**Text:**

----------------------------------------

Re: [RFC PATCH] media: venus: Fix NULL pointer dereference in core selection

From: Stanimir Varbanov
Date: Mon Jun 22 2020 - 07:51:53 EST


Hi Doug,

Thanks for the fix and sorry for the late reply.

On 6/2/20 6:39 AM, Doug Anderson wrote:
> Hi,
>
> On Mon, Jun 1, 2020 at 3:03 PM Douglas Anderson <dianders@xxxxxxxxxxxx> wrote:
>>
>> The newly-introduced function min_loaded_core() iterates over all of
>> the venus instances an tries to figure out how much load each instance
>> is putting on each core. Not all instances, however, might be fully
>> initialized. Specifically the "codec_freq_data" is initialized as
>> part of vdec_queue_setup(), but an instance may already be in the list
>> of all instances before that time.
>>
>> Let's band-aid this by checking to see if codec_freq_data is NULL
>> before dereferencing.
>>
>> NOTE: without this fix I was running into a crash. Specifically there
>> were two venus instances. One was doing start_streaming. The other
>> was midway through queue_setup but hadn't yet gotten to initting
>> "codec_freq_data".
>>
>> Fixes: eff82f79c562 ("media: venus: introduce core selection")
>> Signed-off-by: Douglas Anderson <dianders@xxxxxxxxxxxx>
>> ---
>> I'm not massively happy about this commit but it's the best I could
>> come up with without being much more of an expert in the venus codec.
>> If someone has a better patch then please just consider this one to be
>> a bug report and feel free to submit a better fix! :-)

----------------------------------------

**Dataset entries:**
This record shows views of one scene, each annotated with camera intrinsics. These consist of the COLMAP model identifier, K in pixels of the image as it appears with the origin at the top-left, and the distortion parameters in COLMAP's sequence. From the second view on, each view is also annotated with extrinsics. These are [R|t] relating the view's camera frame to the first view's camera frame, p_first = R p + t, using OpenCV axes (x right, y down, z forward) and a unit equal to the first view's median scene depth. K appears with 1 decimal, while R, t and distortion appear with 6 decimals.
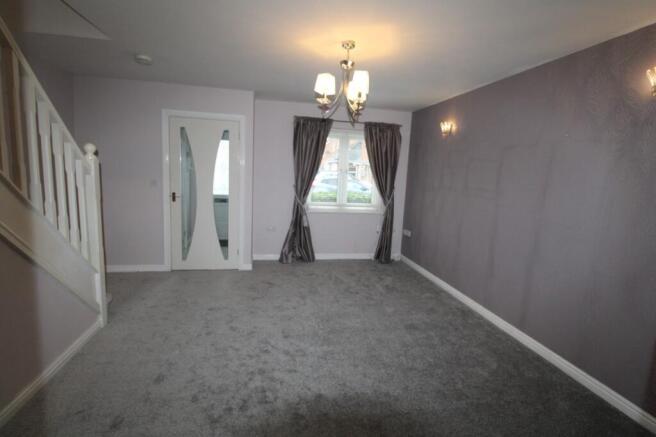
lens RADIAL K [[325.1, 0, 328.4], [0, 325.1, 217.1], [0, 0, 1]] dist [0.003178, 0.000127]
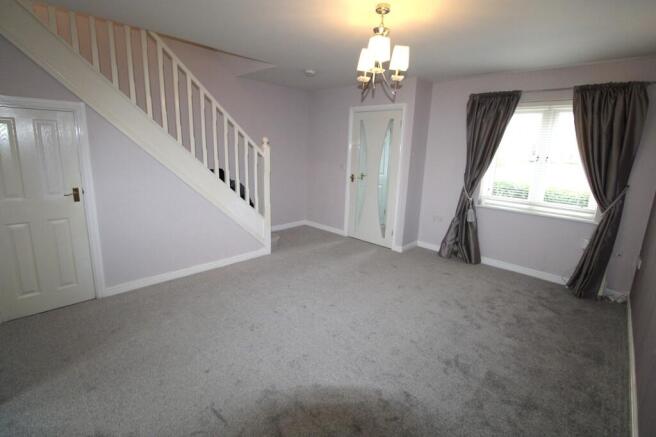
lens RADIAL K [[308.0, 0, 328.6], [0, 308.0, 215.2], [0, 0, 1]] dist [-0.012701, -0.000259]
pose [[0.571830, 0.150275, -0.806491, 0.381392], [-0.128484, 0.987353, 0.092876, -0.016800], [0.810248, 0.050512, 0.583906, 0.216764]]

----------------------------------------

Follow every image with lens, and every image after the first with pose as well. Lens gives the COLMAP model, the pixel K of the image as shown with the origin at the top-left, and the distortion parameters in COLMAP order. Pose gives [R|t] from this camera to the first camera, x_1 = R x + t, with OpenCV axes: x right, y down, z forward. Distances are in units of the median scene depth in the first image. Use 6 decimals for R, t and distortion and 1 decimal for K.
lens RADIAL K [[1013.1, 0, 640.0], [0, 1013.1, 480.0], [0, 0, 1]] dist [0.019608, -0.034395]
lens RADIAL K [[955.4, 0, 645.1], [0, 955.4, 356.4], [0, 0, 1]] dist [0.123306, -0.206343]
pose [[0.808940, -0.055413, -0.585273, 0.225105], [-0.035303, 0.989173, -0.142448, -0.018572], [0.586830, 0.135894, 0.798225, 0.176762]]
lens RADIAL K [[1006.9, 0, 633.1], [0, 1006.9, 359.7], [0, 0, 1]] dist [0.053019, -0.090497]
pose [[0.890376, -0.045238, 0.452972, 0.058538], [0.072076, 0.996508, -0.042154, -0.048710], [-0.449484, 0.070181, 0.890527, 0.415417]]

----------------------------------------

Print the entire venus patch reply word for word. The records were taken from a different source than the text.

Re: [RFC PATCH] media: venus: Fix NULL pointer dereference in core selection

From: Stanimir Varbanov
Date: Mon Jun 22 2020 - 07:51:53 EST


Hi Doug,

Thanks for the fix and sorry for the late reply.

On 6/2/20 6:39 AM, Doug Anderson wrote:
> Hi,
>
> On Mon, Jun 1, 2020 at 3:03 PM Douglas Anderson <dianders@xxxxxxxxxxxx> wrote:
>>
>> The newly-introduced function min_loaded_core() iterates over all of
>> the venus instances an tries to figure out how much load each instance
>> is putting on each core. Not all instances, however, might be fully
>> initialized. Specifically the "codec_freq_data" is initialized as
>> part of vdec_queue_setup(), but an instance may already be in the list
>> of all instances before that time.
>>
>> Let's band-aid this by checking to see if codec_freq_data is NULL
>> before dereferencing.
>>
>> NOTE: without this fix I was running into a crash. Specifically there
>> were two venus instances. One was doing start_streaming. The other
>> was midway through queue_setup but hadn't yet gotten to initting
>> "codec_freq_data".
>>
>> Fixes: eff82f79c562 ("media: venus: introduce core selection")
>> Signed-off-by: Douglas Anderson <dianders@xxxxxxxxxxxx>
>> ---
>> I'm not massively happy about this commit but it's the best I could
>> come up with without being much more of an expert in the venus codec.
>> If someone has a better patch then please just consider this one to be
>> a bug report and feel free to submit a better fix! :-)